Comment 23 for bug 1295521

Revision history for this message
Steve Langasek (vorlon) wrote :

> I had both libpam-systemd:i386 and libpam-systemd:amd64
> on my AMD64 system and this confused PAM.

That makes no sense at all. PAM does not get confused by having the module available for multiple architectures. The amd64 libpam doesn't even *know* that the i386 pam module is installed, because these modules are (sensibly) each installed in architecture-specific paths which are invisible to one another.

I don't believe that having libpam-systemd:i386 installed on your system had anything to do with the system being broken, any more than libsystemd-login0:i386 did.

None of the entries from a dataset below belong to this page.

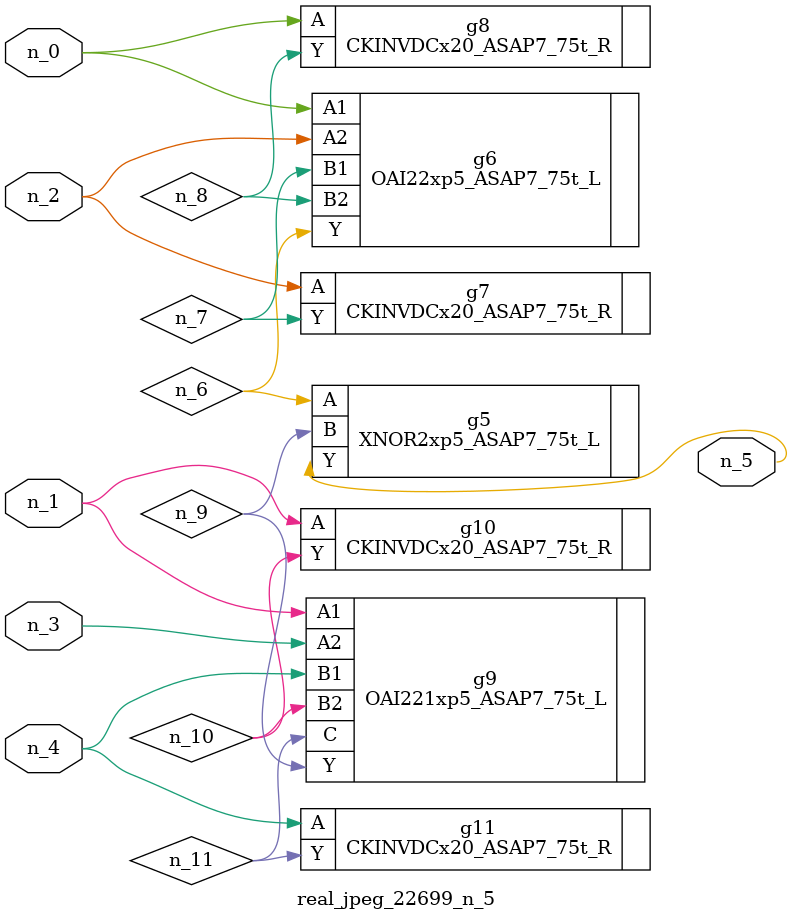
<source format=v>
module real_jpeg_22699_n_5 (n_4, n_0, n_1, n_2, n_3, n_5);

input n_4;
input n_0;
input n_1;
input n_2;
input n_3;

output n_5;

wire n_8;
wire n_11;
wire n_6;
wire n_7;
wire n_10;
wire n_9;

OAI22xp5_ASAP7_75t_L g6 ( 
.A1(n_0),
.A2(n_2),
.B1(n_7),
.B2(n_8),
.Y(n_6)
);

CKINVDCx20_ASAP7_75t_R g8 ( 
.A(n_0),
.Y(n_8)
);

OAI221xp5_ASAP7_75t_L g9 ( 
.A1(n_1),
.A2(n_3),
.B1(n_4),
.B2(n_10),
.C(n_11),
.Y(n_9)
);

CKINVDCx20_ASAP7_75t_R g10 ( 
.A(n_1),
.Y(n_10)
);

CKINVDCx20_ASAP7_75t_R g7 ( 
.A(n_2),
.Y(n_7)
);

CKINVDCx20_ASAP7_75t_R g11 ( 
.A(n_4),
.Y(n_11)
);

XNOR2xp5_ASAP7_75t_L g5 ( 
.A(n_6),
.B(n_9),
.Y(n_5)
);


endmodule
</source>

The only thing that removing libpam-systemd:i386 from your system does is trigger the code in the prerm:

if [ "$1" = "remove" ] ; then
    pam-auth-update --package --remove systemd
fi

However, this is a *bug* in the libpam-systemd package, because as a multiarch package, it should *not* remove the module from the config until the package is removed for all architectures. (Cf. libpam-cracklib's prerm in trusty.)

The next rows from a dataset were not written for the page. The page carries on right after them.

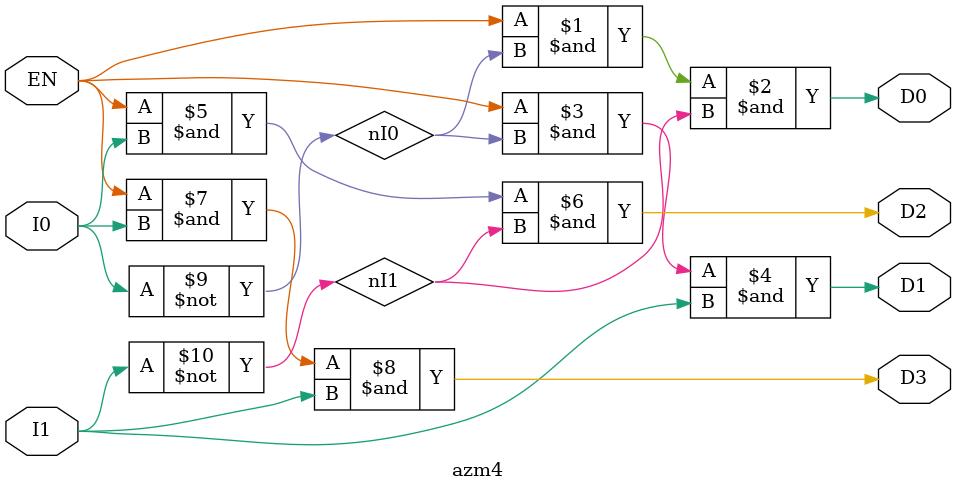
<source format=v>
`timescale 1ns / 1ps
module azm4(
    input EN,
	 input I0,
	 input I1,
	 output D0,
	 output D1,
	 output D2,
    output D3
    );

		wire nI0,nI1;
		
		not (nI0,I0);
		not (nI1,I1);
		
		and (D0,EN,nI0,nI1);
		and (D1,EN,nI0,I1);
		and (D2,EN,I0,nI1);
		and (D3,EN,I0,I1);

endmodule

</source>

So instead of pam being confused by having libpam-systemd:i386 installed, you've broken your pam config by removing libpam-systemd:i386. And in the process, you say that the system started to work.

Without making any further changes to the packages installed, please log out and log back in to confirm that your logind session is still in a working state; and if it is, please attach the /etc/pam.d/common-session from the system.

Then please run 'sudo pam-auth-update --package', log out, log back in again, and tell us whether the suspend/reboot/shutdown options are broken.